### DIRECTION
Rewrite the lines of all the records below as a single numbered list, leaving out any blank lines.

### Saved entries
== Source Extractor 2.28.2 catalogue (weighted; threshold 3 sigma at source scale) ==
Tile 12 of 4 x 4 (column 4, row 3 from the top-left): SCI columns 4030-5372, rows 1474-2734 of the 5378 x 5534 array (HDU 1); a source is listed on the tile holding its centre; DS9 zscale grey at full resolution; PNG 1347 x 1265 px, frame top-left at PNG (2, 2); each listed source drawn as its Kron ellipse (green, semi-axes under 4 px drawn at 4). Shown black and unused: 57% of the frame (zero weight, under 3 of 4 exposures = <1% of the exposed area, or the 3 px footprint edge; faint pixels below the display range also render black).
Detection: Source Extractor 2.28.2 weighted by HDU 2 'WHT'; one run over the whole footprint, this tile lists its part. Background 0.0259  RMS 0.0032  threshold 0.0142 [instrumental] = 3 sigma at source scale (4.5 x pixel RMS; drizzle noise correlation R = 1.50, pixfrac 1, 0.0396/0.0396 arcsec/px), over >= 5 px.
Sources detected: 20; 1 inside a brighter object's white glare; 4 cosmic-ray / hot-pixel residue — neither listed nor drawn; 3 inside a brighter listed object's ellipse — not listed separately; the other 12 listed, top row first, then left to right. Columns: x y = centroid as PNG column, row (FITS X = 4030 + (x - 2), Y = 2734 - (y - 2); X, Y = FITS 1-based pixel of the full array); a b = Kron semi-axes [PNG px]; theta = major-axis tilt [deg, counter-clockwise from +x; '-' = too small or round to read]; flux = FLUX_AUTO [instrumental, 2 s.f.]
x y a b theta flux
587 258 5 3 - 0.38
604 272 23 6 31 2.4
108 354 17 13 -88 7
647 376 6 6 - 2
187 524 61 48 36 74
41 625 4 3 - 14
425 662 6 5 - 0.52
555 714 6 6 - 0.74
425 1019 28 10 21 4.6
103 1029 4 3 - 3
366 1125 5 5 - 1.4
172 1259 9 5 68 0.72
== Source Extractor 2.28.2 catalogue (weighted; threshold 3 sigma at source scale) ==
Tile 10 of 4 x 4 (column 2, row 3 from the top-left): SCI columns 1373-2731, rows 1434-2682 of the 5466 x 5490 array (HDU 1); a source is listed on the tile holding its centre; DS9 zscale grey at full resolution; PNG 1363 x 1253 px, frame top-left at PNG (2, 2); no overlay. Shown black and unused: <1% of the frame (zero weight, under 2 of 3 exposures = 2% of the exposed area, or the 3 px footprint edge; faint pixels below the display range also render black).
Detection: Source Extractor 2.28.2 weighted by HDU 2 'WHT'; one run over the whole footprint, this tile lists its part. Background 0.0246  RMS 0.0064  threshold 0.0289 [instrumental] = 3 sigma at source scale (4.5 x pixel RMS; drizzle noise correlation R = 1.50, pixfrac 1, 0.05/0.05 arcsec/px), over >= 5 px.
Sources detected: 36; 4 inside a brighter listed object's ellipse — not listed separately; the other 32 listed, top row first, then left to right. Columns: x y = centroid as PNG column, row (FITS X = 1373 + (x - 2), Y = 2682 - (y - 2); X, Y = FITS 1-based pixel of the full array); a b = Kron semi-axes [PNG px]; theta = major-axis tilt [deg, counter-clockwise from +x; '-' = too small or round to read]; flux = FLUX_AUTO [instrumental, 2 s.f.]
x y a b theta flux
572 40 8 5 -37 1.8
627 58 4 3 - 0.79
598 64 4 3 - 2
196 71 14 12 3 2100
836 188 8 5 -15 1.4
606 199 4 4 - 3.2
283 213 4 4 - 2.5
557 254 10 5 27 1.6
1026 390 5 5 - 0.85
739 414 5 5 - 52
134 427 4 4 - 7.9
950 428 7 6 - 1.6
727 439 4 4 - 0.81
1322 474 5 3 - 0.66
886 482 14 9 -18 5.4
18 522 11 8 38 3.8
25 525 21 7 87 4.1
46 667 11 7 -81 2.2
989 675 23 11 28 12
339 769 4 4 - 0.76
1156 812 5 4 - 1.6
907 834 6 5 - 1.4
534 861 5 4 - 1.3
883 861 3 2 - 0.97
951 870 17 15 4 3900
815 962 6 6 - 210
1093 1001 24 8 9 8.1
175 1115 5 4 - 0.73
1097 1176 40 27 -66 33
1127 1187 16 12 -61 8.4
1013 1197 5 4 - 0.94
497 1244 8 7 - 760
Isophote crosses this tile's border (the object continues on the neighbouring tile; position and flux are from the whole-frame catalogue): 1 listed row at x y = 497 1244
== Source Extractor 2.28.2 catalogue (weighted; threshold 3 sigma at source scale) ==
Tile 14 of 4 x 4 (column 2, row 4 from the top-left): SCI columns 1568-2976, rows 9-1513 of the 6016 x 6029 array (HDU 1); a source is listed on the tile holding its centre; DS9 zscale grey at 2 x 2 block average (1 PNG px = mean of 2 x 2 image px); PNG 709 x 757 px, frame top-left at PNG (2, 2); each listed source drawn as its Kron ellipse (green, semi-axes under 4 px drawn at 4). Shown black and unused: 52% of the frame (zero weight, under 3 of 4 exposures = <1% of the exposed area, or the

### ANSWER FOR THIS EXERCISE
1. == Source Extractor 2.28.2 catalogue (weighted; threshold 3 sigma at source scale) ==
2. Tile 12 of 4 x 4 (column 4, row 3 from the top-left): SCI columns 4030-5372, rows 1474-2734 of the 5378 x 5534 array (HDU 1); a source is listed on the tile holding its centre; DS9 zscale grey at full resolution; PNG 1347 x 1265 px, frame top-left at PNG (2, 2); each listed source drawn as its Kron ellipse (green, semi-axes under 4 px drawn at 4). Shown black and unused: 57% of the frame (zero weight, under 3 of 4 exposures = <1% of the exposed area, or the 3 px footprint edge; faint pixels below the display range also render black).
3. Detection: Source Extractor 2.28.2 weighted by HDU 2 'WHT'; one run over the whole footprint, this tile lists its part. Background 0.0259  RMS 0.0032  threshold 0.0142 [instrumental] = 3 sigma at source scale (4.5 x pixel RMS; drizzle noise correlation R = 1.50, pixfrac 1, 0.0396/0.0396 arcsec/px), over >= 5 px.
4. Sources detected: 20; 1 inside a brighter object's white glare; 4 cosmic-ray / hot-pixel residue — neither listed nor drawn; 3 inside a brighter listed object's ellipse — not listed separately; the other 12 listed, top row first, then left to right. Columns: x y = centroid as PNG column, row (FITS X = 4030 + (x - 2), Y = 2734 - (y - 2); X, Y = FITS 1-based pixel of the full array); a b = Kron semi-axes [PNG px]; theta = major-axis tilt [deg, counter-clockwise from +x; '-' = too small or round to read]; flux = FLUX_AUTO [instrumental, 2 s.f.]
5. x y a b theta flux
6. 587 258 5 3 - 0.38
7. 604 272 23 6 31 2.4
8. 108 354 17 13 -88 7
9. 647 376 6 6 - 2
10. 187 524 61 48 36 74
11. 41 625 4 3 - 14
12. 425 662 6 5 - 0.52
13. 555 714 6 6 - 0.74
14. 425 1019 28 10 21 4.6
15. 103 1029 4 3 - 3
16. 366 1125 5 5 - 1.4
17. 172 1259 9 5 68 0.72
18. == Source Extractor 2.28.2 catalogue (weighted; threshold 3 sigma at source scale) ==
19. Tile 10 of 4 x 4 (column 2, row 3 from the top-left): SCI columns 1373-2731, rows 1434-2682 of the 5466 x 5490 array (HDU 1); a source is listed on the tile holding its centre; DS9 zscale grey at full resolution; PNG 1363 x 1253 px, frame top-left at PNG (2, 2); no overlay. Shown black and unused: <1% of the frame (zero weight, under 2 of 3 exposures = 2% of the exposed area, or the 3 px footprint edge; faint pixels below the display range also render black).
20. Detection: Source Extractor 2.28.2 weighted by HDU 2 'WHT'; one run over the whole footprint, this tile lists its part. Background 0.0246  RMS 0.0064  threshold 0.0289 [instrumental] = 3 sigma at source scale (4.5 x pixel RMS; drizzle noise correlation R = 1.50, pixfrac 1, 0.05/0.05 arcsec/px), over >= 5 px.
21. Sources detected: 36; 4 inside a brighter listed object's ellipse — not listed separately; the other 32 listed, top row first, then left to right. Columns: x y = centroid as PNG column, row (FITS X = 1373 + (x - 2), Y = 2682 - (y - 2); X, Y = FITS 1-based pixel of the full array); a b = Kron semi-axes [PNG px]; theta = major-axis tilt [deg, counter-clockwise from +x; '-' = too small or round to read]; flux = FLUX_AUTO [instrumental, 2 s.f.]
22. x y a b theta flux
23. 572 40 8 5 -37 1.8
24. 627 58 4 3 - 0.79
25. 598 64 4 3 - 2
26. 196 71 14 12 3 2100
27. 836 188 8 5 -15 1.4
28. 606 199 4 4 - 3.2
29. 283 213 4 4 - 2.5
30. 557 254 10 5 27 1.6
31. 1026 390 5 5 - 0.85
32. 739 414 5 5 - 52
33. 134 427 4 4 - 7.9
34. 950 428 7 6 - 1.6
35. 727 439 4 4 - 0.81
36. 1322 474 5 3 - 0.66
37. 886 482 14 9 -18 5.4
38. 18 522 11 8 38 3.8
39. 25 525 21 7 87 4.1
40. 46 667 11 7 -81 2.2
41. 989 675 23 11 28 12
42. 339 769 4 4 - 0.76
43. 1156 812 5 4 - 1.6
44. 907 834 6 5 - 1.4
45. 534 861 5 4 - 1.3
46. 883 861 3 2 - 0.97
47. 951 870 17 15 4 3900
48. 815 962 6 6 - 210
49. 1093 1001 24 8 9 8.1
50. 175 1115 5 4 - 0.73
51. 1097 1176 40 27 -66 33
52. 1127 1187 16 12 -61 8.4
53. 1013 1197 5 4 - 0.94
54. 497 1244 8 7 - 760
55. Isophote crosses this tile's border (the object continues on the neighbouring tile; position and flux are from the whole-frame catalogue): 1 listed row at x y = 497 1244
56. == Source Extractor 2.28.2 catalogue (weighted; threshold 3 sigma at source scale) ==
57. Tile 14 of 4 x 4 (column 2, row 4 from the top-left): SCI columns 1568-2976, rows 9-1513 of the 6016 x 6029 array (HDU 1); a source is listed on the tile holding its centre; DS9 zscale grey at 2 x 2 block average (1 PNG px = mean of 2 x 2 image px); PNG 709 x 757 px, frame top-left at PNG (2, 2); each listed source drawn as its Kron ellipse (green, semi-axes under 4 px drawn at 4). Shown black and unused: 52% of the frame (zero weight, under 3 of 4 exposures = <1% of the exposed area, or the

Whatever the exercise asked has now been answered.